Competência é o saber em ação e, nas minhas deambulações pelas escolas, escutava desabafos de professores que, sem descurarem o bom desempenho dos seus alunos no domínio cognitivo, também se preocupavam com o atitudinal:
“As nossas crianças descobriram ninhos de morcegos nas entranhas de uma velha árvore, por detrás da escola. Com elas, fizemos um projeto, para conhecer a vida dos morcegos e cuidar da árvore que era a sua casa. Chegou o “Dia da Árvore” e nós lá fomos com os alunos para uma tarde de observação. Quando chegámos ao lugar onde deveria estar a árvore, só vimos restos de ramos cortados e raízes arrancadas. Diga lá, amigo Zé, se nós não devemos estar desanimadas!
“O que aconteceu?” – perguntei.
“A diretora, quando soube da descoberta dos alunos, disse que “as crianças poderiam tentar subir à árvore e cair”. E, na manhã do ”Dia da Árvore”, mandou cortar a árvore, que era a casa dos morcegos”.
Enquanto isso acontecia, em todas as salas de aula, em cartilhas iguais para todos, todas abertas na mesma página, todos os alunos, ao mesmo tempo, pintavam árvores de papel… árvores todas iguais.
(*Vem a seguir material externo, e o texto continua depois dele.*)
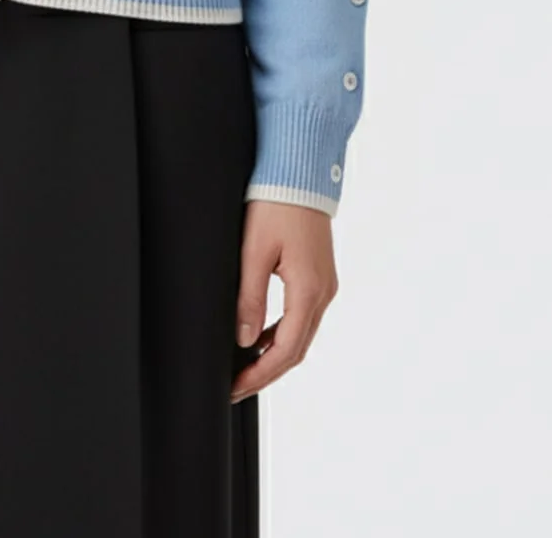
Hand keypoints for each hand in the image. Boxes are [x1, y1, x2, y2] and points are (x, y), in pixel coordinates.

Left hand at [231, 200, 338, 401]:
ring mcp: (324, 284)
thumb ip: (250, 297)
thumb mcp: (254, 251)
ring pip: (301, 334)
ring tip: (244, 367)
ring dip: (275, 354)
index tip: (235, 388)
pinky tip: (260, 336)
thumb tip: (245, 340)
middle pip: (297, 349)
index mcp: (309, 291)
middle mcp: (323, 292)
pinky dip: (282, 333)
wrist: (299, 172)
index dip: (260, 375)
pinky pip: (302, 315)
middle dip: (266, 372)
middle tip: (236, 386)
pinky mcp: (319, 274)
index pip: (286, 351)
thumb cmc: (276, 204)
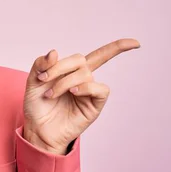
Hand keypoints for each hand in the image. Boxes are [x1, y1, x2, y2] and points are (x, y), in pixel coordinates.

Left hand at [23, 38, 140, 154]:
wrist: (37, 128)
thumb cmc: (37, 105)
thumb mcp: (34, 81)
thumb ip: (41, 64)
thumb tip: (54, 52)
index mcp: (73, 70)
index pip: (98, 55)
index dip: (118, 47)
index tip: (136, 43)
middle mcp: (84, 79)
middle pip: (81, 59)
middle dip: (59, 67)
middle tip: (43, 79)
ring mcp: (90, 92)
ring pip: (85, 74)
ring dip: (65, 82)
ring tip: (51, 94)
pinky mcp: (94, 106)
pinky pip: (100, 89)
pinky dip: (86, 87)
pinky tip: (73, 92)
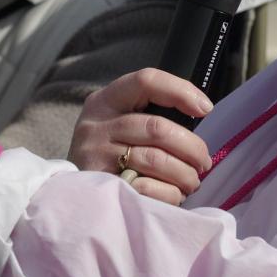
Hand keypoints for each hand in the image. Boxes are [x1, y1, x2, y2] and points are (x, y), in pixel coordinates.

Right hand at [67, 68, 212, 205]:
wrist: (71, 195)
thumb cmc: (108, 154)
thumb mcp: (118, 123)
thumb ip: (150, 115)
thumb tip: (200, 114)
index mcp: (106, 100)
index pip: (146, 81)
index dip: (181, 91)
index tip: (205, 108)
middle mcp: (96, 124)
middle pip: (158, 127)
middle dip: (192, 147)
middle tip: (204, 162)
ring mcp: (95, 155)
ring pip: (157, 159)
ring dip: (185, 174)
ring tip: (192, 181)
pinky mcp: (101, 186)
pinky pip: (148, 188)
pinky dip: (170, 193)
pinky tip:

Nos idos de vinte, a Amazônia sofria uma devastação sem precedentes. E os professores brasileiros pareciam alheios às causas desse desastre ambiental, mantinham-se coniventes com o holocausto educacional perpetrado pelo poder público. Não entendiam (ou os impediam de reconhecer) que reproduziam nas suas salas de aula um modelo social, causa indireta da destruição da Amazônia e responsável por outros crimes.